▸ **Task instructions**: Copy nothing from the entries below except the lines from the one containing "right ear: (370, 304)" through the one containing "left elbow: (570, 541)", and copy those exactly.

Dataset entries
__________________________________________________
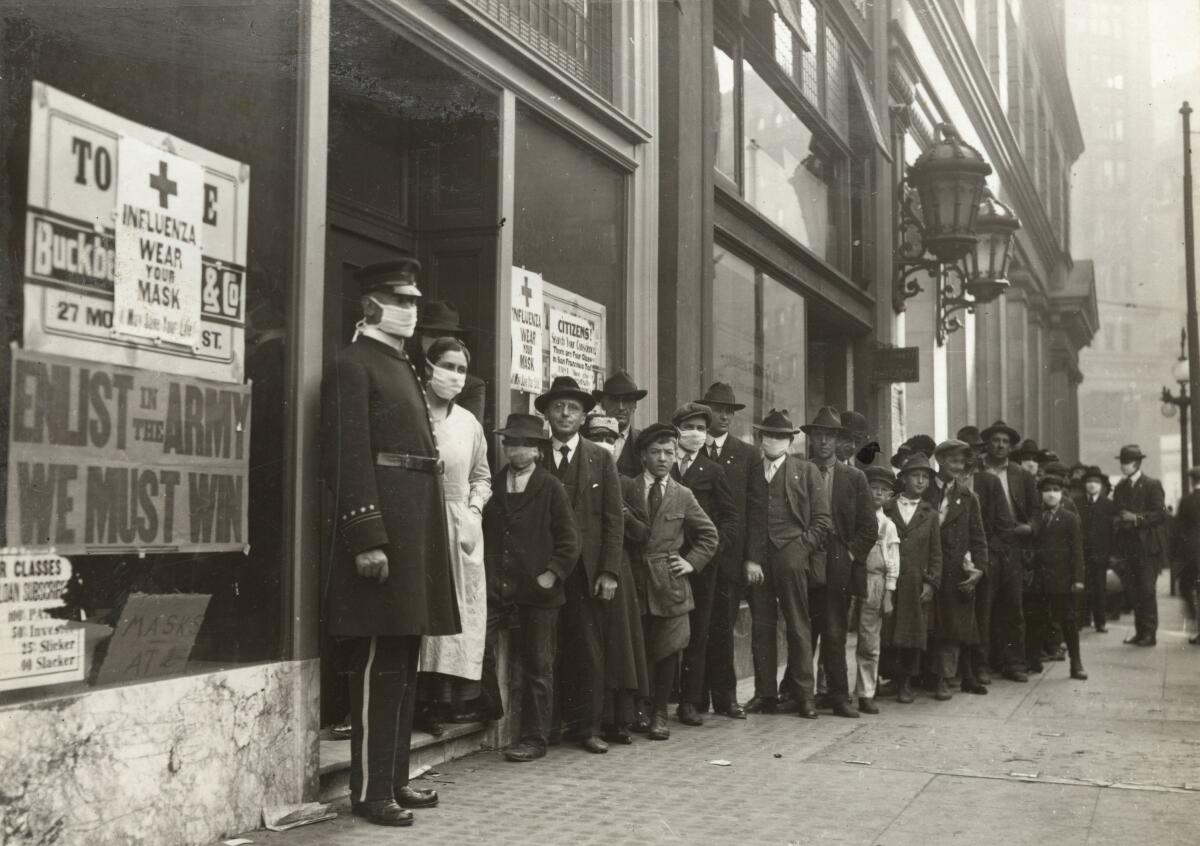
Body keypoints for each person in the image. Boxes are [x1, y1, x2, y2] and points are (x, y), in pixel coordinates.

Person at [321, 258, 459, 826]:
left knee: (403, 658)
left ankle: (395, 780)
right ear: (370, 304)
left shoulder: (399, 366)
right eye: (400, 299)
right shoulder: (355, 365)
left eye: (415, 300)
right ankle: (371, 791)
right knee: (380, 660)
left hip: (415, 529)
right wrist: (365, 535)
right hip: (384, 534)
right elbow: (349, 455)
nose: (411, 308)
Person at [483, 413, 581, 763]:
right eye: (509, 442)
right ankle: (489, 709)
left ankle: (534, 737)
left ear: (538, 450)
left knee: (538, 664)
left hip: (539, 592)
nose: (514, 449)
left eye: (522, 443)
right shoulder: (496, 483)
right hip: (500, 586)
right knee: (479, 644)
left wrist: (552, 575)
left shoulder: (550, 486)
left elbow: (570, 541)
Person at [537, 375, 624, 753]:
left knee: (588, 649)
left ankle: (588, 728)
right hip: (546, 571)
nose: (565, 413)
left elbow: (612, 520)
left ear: (584, 414)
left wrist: (608, 571)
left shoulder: (600, 458)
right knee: (545, 649)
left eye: (572, 407)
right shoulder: (536, 455)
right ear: (547, 414)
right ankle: (549, 727)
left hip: (588, 572)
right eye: (558, 406)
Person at [416, 338, 492, 733]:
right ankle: (417, 704)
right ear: (428, 367)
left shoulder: (468, 423)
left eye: (462, 369)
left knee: (459, 611)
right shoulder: (413, 414)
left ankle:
__________________________________________________
▸ **Result of this exercise**:
right ear: (370, 304)
left shoulder: (399, 366)
right eye: (400, 299)
right shoulder: (355, 365)
left eye: (415, 300)
right ankle: (371, 791)
right knee: (380, 660)
left hip: (415, 529)
right wrist: (365, 535)
right hip: (384, 534)
right elbow: (349, 455)
nose: (411, 308)
Person at [483, 413, 581, 763]:
right eye: (509, 442)
right ankle: (489, 709)
left ankle: (534, 737)
left ear: (538, 450)
left knee: (538, 664)
left hip: (539, 592)
nose: (514, 449)
left eye: (522, 443)
right shoulder: (496, 483)
right hip: (500, 586)
right knee: (479, 644)
left wrist: (552, 575)
left shoulder: (550, 486)
left elbow: (570, 541)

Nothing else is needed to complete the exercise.